Containment Visualization
For intrusive memories that won’t stop:
- Imagine a strong container — a steel box, a vault, a chest.
- Mentally place the traumatic memory inside the container.
- Close the lid. Lock it.
- Tell yourself: “The memory is contained. It is not happening now. I can open it when I choose to, during a safe time.”
This is not avoidance — it is controlled access. The memory is not gone; it is stored safely until you can process it under controlled conditions.
Living With Trauma Long-Term
Managing Triggers
A trigger is anything — a sound, a smell, a situation — that activates a trauma response. You cannot eliminate all triggers, but you can manage them:
- Identify your triggers. Write them down. Know them. Surprises are worse than expected difficulties.
- Communicate them. Tell your buddy and close community members. “Loud bangs trigger me. If you need to make a loud noise, warn me first.”
- Develop pre-planned responses. “When I hear a loud bang, I will touch the ground, breathe, and remind myself where I am.”
- Gradual exposure. Over time, deliberately (and gently) expose yourself to triggers in safe contexts. This rewires the association. Start small.
Sleep and Nightmares
Trauma disrupts sleep more than almost anything else. Nightmares, insomnia, and hypervigilance at night are extremely common.
- Pre-sleep routine: 30 minutes of winding down. No intense conversations. Gentle stretching or breathing exercises.
- Nightmare rehearsal: During the day, reimagine a recurring nightmare with a different, non-threatening ending. Rehearse this new ending before sleep. This technique (Imagery Rehearsal Therapy) reduces nightmare frequency in 60-70% of people who practice it.

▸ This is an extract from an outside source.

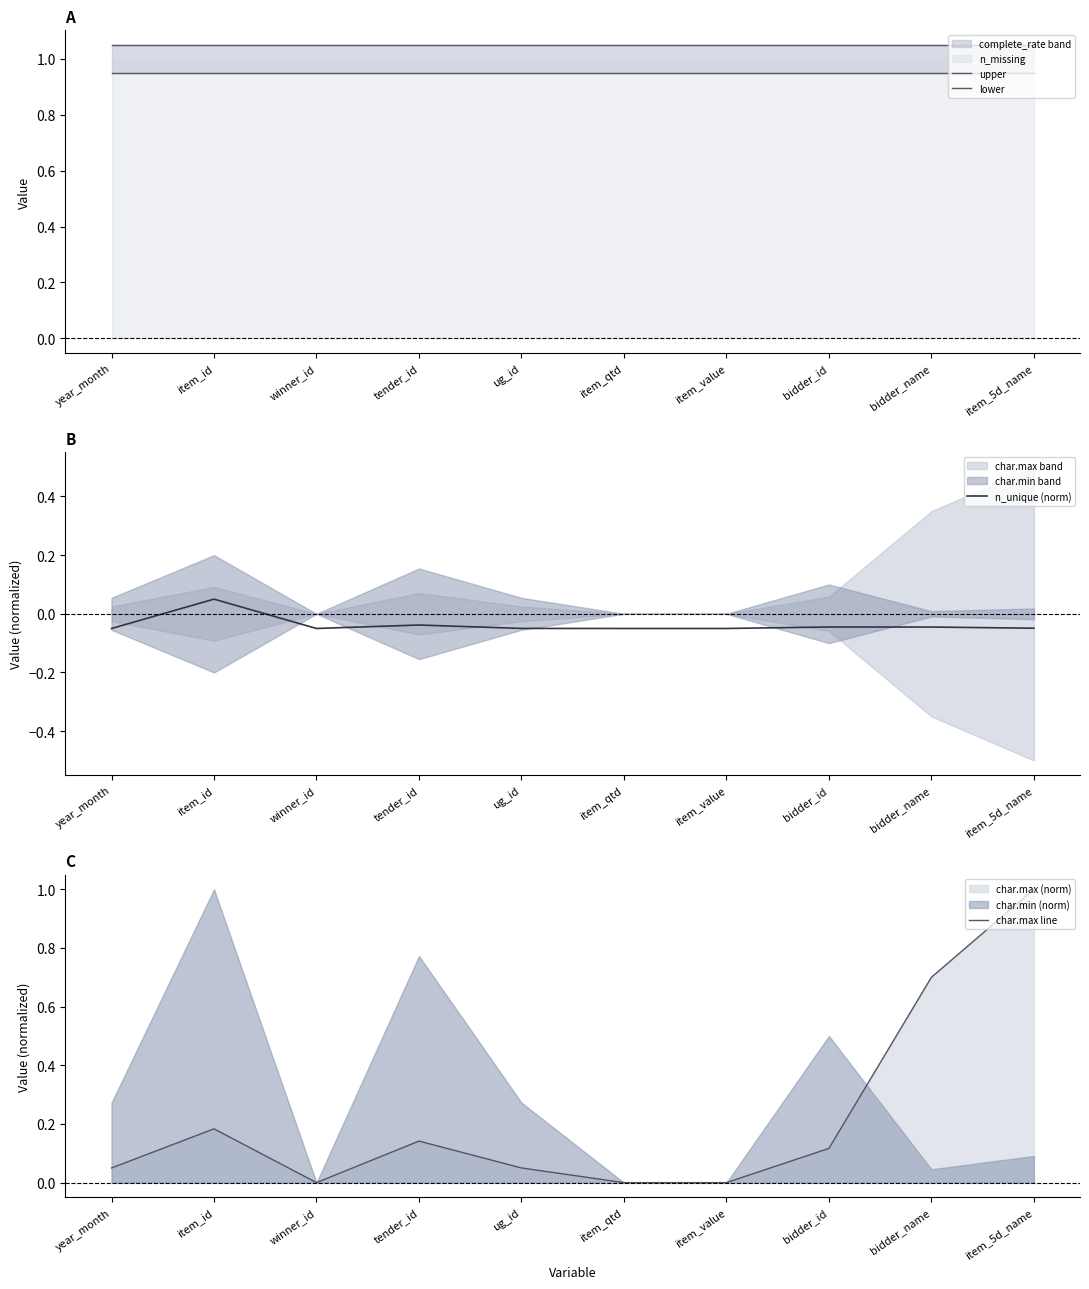

Which category has the lowest value across all series?

winner_id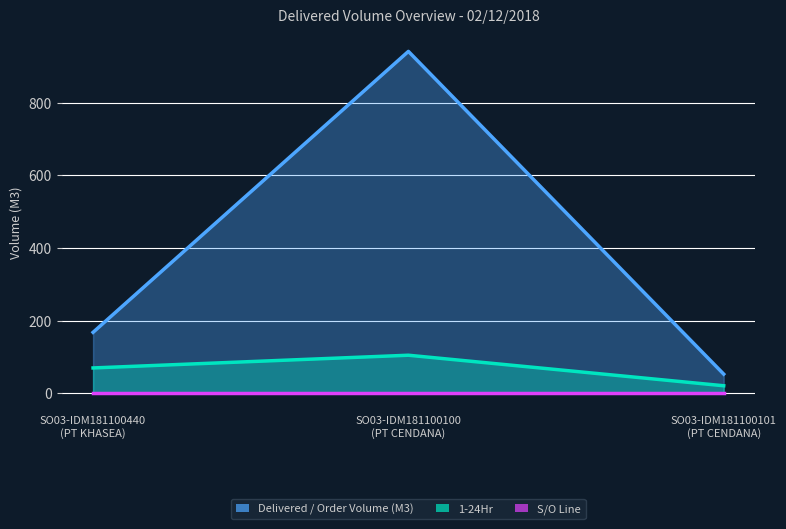

What is the maximum value shown in the chart?

941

- Night companion: If nightmares are severe, sleep near someone who can wake you gently and ground you.
- After a nightmare: Do not try to sleep immediately. Get up. Drink water. Do a grounding exercise. Then return to bed.
Preventing Re-Traumatization
- Assign tasks thoughtfully. Do not put a person who was attacked at night on solo night watch. Do not ask someone who lost a child to drowning to do water retrieval alone.

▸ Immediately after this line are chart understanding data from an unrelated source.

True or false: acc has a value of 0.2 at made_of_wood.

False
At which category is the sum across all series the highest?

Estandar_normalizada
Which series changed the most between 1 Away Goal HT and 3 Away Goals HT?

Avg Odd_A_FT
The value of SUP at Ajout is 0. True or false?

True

- Warning before exposure. If community activities will involve potential triggers (butchering animals, controlled burns, loud construction), give advance notice.
- Choice and control. Trauma is fundamentally about helplessness. Any context where a person has choice and control over their participation is therapeutic. Any context where they do not have choice risks re-traumatization.
What Community Leaders Must Understand
- Trauma is not laziness. A person who cannot function is not choosing not to function.
- Recovery is not linear. Someone can have a good month and then a terrible week. This is normal.
- Everyone’s capacity is reduced. A traumatized community operates at lower capacity than a healthy one. Account for this in planning and expectations.
- Helping helps the helper. People who support others through trauma often find their own trauma becomes more manageable. Encourage a culture of mutual care.